Top 8 Best The Elements Of Statistical Learning

of July 2024
1
Best ChoiceBest Choice
The Elements of Statistical Learning: Data Mining, Inference, and Prediction, Second Edition (Springer Series in Statistics)
Springer
Springer

10
Exceptional
Checkmark
View on Amazon
2
Best ValueBest Value
Statistical Learning with Math and Python: 100 Exercises for Building Logic

9.9
Exceptional
Checkmark
View on Amazon
3
Elements of Statistical Learning Data Mining, Inference, and Prediction, Second Edition

9.8
Exceptional
Checkmark
View on Amazon
4
An Introduction to Statistical Learning: with Applications in R (Springer Texts in Statistics)
Springer
Springer

9.7
Exceptional
Checkmark
View on Amazon
5
Applied Predictive Modeling
Springer
Springer

9.6
Exceptional
Checkmark
View on Amazon
6
Pattern Recognition and Machine Learning (Information Science and Statistics)
Springer
Springer

9.5
Excellent
Checkmark
View on Amazon
7
Ace the Data Science Interview: 201 Real Interview Questions Asked By FAANG, Tech Startups, & Wall Street

9.4
Excellent
Checkmark
View on Amazon
8
Elements of Causal Inference: Foundations and Learning Algorithms (Adaptive Computation and Machine Learning series)
The MIT Press
The MIT Press

9.3
Excellent
Checkmark
View on Amazon
9
Designing Data-Intensive Applications: The Big Ideas Behind Reliable, Scalable, and Maintainable Systems

9.2
Excellent
Checkmark
View on Amazon
10
Deep Learning (Adaptive Computation and Machine Learning series)
The MIT Press
The MIT Press

9.1
Excellent
Checkmark
View on Amazon

About The Elements Of Statistical Learning

Click here to learn more about these products.

The Elements of Statistical Learning: Data Mining, Inference, and Prediction, Second Edition (Springer Series in Statistics)

Language Published English. Binding Hardcover.

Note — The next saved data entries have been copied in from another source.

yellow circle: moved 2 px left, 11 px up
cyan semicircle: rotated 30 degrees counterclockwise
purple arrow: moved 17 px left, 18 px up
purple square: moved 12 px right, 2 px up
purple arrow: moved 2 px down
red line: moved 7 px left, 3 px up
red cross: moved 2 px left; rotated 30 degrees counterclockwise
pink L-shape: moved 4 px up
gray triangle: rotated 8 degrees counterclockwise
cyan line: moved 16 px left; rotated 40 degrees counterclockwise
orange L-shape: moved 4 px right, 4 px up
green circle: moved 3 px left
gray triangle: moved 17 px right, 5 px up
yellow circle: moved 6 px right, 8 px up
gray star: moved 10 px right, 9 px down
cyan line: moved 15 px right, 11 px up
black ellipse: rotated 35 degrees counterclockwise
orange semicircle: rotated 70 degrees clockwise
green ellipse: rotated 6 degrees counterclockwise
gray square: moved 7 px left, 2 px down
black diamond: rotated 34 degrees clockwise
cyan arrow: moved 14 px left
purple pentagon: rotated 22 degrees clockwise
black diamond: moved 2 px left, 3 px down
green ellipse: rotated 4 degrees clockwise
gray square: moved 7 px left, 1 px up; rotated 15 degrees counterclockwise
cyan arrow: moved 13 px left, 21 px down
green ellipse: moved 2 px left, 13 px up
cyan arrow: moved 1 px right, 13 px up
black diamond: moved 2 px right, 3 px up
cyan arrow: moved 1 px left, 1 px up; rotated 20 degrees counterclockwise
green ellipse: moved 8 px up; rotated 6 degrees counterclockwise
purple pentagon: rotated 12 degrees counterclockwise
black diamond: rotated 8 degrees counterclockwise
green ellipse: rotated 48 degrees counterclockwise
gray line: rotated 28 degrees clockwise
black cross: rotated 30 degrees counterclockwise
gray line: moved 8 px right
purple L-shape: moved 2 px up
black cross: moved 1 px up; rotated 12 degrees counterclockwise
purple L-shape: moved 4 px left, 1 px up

Comes in Good condition.

Statistical Learning with Math and Python: 100 Exercises for Building Logic

Elements of Statistical Learning Data Mining, Inference, and Prediction, Second Edition

An Introduction to Statistical Learning: with Applications in R (Springer Texts in Statistics)

This book presents some of the most important modeling and prediction techniques, along with relevant applications. Topics include linear regression, classification, re-sampling methods, shrinkage approaches, tree-based methods, support vector machines, clustering, and more. Color graphics and real-world examples are used to illustrate the methods presented.. Since the goal of this textbook is to facilitate the use of these statistical learning techniques by practitioners in science, industry, and other fields, each chapter contains a tutorial on implementing the analyses and methods presented in R, an extremely popular open source statistical software platform.

Applied Predictive Modeling

Springer.

Pattern Recognition and Machine Learning (Information Science and Statistics)

Springer.

Ace the Data Science Interview: 201 Real Interview Questions Asked By FAANG, Tech Startups, & Wall Street

Elements of Causal Inference: Foundations and Learning Algorithms (Adaptive Computation and Machine Learning series)

Designing Data-Intensive Applications: The Big Ideas Behind Reliable, Scalable, and Maintainable Systems

Deep Learning (Adaptive Computation and Machine Learning series)

Language Published English. Binding hardcover. It ensures you get the best usage for a longer period.